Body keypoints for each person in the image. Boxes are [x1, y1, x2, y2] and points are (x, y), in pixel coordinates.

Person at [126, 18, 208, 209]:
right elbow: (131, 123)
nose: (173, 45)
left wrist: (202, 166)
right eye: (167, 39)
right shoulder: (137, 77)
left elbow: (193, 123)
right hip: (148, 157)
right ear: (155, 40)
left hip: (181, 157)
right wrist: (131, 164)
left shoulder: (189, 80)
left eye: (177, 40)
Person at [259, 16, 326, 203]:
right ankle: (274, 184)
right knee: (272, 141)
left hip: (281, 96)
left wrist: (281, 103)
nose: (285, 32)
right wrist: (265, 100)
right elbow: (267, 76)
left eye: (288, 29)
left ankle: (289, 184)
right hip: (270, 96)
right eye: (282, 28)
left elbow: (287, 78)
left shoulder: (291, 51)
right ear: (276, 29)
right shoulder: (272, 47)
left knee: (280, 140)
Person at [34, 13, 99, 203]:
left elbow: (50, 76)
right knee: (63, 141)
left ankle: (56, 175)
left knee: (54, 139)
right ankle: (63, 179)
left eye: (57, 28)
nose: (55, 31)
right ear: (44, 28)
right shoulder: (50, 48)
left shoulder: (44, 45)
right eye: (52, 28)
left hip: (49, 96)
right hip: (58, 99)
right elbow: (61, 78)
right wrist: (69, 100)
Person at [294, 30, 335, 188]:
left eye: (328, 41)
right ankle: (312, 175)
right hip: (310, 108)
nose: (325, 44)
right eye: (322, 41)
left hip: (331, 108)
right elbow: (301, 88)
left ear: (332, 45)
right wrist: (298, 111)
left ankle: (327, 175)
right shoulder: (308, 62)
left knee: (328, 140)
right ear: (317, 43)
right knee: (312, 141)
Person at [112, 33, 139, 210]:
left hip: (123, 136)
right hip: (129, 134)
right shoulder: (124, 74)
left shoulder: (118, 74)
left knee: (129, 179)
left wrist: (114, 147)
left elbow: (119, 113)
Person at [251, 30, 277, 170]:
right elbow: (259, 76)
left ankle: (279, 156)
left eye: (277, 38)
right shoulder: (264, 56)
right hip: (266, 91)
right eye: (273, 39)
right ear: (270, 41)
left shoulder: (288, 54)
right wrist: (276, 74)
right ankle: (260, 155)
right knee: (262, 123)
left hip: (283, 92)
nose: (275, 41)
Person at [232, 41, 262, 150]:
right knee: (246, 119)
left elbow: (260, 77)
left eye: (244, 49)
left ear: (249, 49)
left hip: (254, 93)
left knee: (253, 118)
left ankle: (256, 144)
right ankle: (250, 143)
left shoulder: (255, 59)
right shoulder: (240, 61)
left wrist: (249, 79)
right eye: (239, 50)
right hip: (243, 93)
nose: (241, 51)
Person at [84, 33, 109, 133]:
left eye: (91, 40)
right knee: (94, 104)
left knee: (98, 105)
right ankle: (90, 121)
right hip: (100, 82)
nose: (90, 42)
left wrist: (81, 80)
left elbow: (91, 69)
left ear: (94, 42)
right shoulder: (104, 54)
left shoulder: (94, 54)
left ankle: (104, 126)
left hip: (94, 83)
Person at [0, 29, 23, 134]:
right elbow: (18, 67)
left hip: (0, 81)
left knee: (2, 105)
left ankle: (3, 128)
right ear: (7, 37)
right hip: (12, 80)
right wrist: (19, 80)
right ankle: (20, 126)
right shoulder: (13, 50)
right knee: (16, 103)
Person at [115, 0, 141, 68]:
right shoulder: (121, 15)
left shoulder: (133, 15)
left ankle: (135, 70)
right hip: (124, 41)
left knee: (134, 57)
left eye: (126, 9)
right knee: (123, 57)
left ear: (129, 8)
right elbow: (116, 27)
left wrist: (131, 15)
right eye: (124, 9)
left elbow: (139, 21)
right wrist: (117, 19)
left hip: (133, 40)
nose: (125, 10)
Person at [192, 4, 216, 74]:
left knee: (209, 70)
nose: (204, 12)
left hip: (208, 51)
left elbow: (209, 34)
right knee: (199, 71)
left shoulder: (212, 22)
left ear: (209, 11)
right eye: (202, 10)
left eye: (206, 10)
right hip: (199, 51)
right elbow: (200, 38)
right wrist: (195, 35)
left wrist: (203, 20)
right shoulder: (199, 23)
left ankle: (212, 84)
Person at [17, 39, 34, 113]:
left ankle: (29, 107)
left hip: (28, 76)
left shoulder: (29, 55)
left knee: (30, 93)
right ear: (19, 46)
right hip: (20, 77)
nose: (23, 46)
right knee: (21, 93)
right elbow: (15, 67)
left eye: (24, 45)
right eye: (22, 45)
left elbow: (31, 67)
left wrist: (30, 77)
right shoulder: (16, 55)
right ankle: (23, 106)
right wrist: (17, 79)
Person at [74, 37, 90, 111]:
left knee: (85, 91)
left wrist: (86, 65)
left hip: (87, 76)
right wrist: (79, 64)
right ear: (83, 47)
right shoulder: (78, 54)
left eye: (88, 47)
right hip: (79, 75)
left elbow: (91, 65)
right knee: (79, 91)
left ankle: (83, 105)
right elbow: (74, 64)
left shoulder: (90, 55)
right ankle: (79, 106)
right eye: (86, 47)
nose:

****

§ About this task: Above are the entries. Quote exactly the lines from the one bearing "left wrist: (249, 79)" through the one bearing "right shoulder: (16, 55)".

§ Exercise response:
left wrist: (249, 79)
right eye: (239, 50)
right hip: (243, 93)
nose: (241, 51)
Person at [84, 33, 109, 133]:
left eye: (91, 40)
right knee: (94, 104)
left knee: (98, 105)
right ankle: (90, 121)
right hip: (100, 82)
nose: (90, 42)
left wrist: (81, 80)
left elbow: (91, 69)
left ear: (94, 42)
right shoulder: (104, 54)
left shoulder: (94, 54)
left ankle: (104, 126)
left hip: (94, 83)
Person at [0, 29, 23, 134]:
right elbow: (18, 67)
left hip: (0, 81)
left knee: (2, 105)
left ankle: (3, 128)
right ear: (7, 37)
right hip: (12, 80)
right wrist: (19, 80)
right ankle: (20, 126)
right shoulder: (13, 50)
right knee: (16, 103)
Person at [115, 0, 141, 68]:
right shoulder: (121, 15)
left shoulder: (133, 15)
left ankle: (135, 70)
right hip: (124, 41)
left knee: (134, 57)
left eye: (126, 9)
right knee: (123, 57)
left ear: (129, 8)
right elbow: (116, 27)
left wrist: (131, 15)
right eye: (124, 9)
left elbow: (139, 21)
right wrist: (117, 19)
left hip: (133, 40)
nose: (125, 10)
Person at [192, 4, 216, 74]:
left knee: (209, 70)
nose: (204, 12)
left hip: (208, 51)
left elbow: (209, 34)
right knee: (199, 71)
left shoulder: (212, 22)
left ear: (209, 11)
right eye: (202, 10)
left eye: (206, 10)
right hip: (199, 51)
right elbow: (200, 38)
right wrist: (195, 35)
left wrist: (203, 20)
right shoulder: (199, 23)
left ankle: (212, 84)
Person at [17, 39, 34, 113]:
left ankle: (29, 107)
left hip: (28, 76)
left shoulder: (29, 55)
left knee: (30, 93)
right ear: (19, 46)
right hip: (20, 77)
nose: (23, 46)
right knee: (21, 93)
right elbow: (15, 67)
left eye: (24, 45)
right eye: (22, 45)
left elbow: (31, 67)
left wrist: (30, 77)
right shoulder: (16, 55)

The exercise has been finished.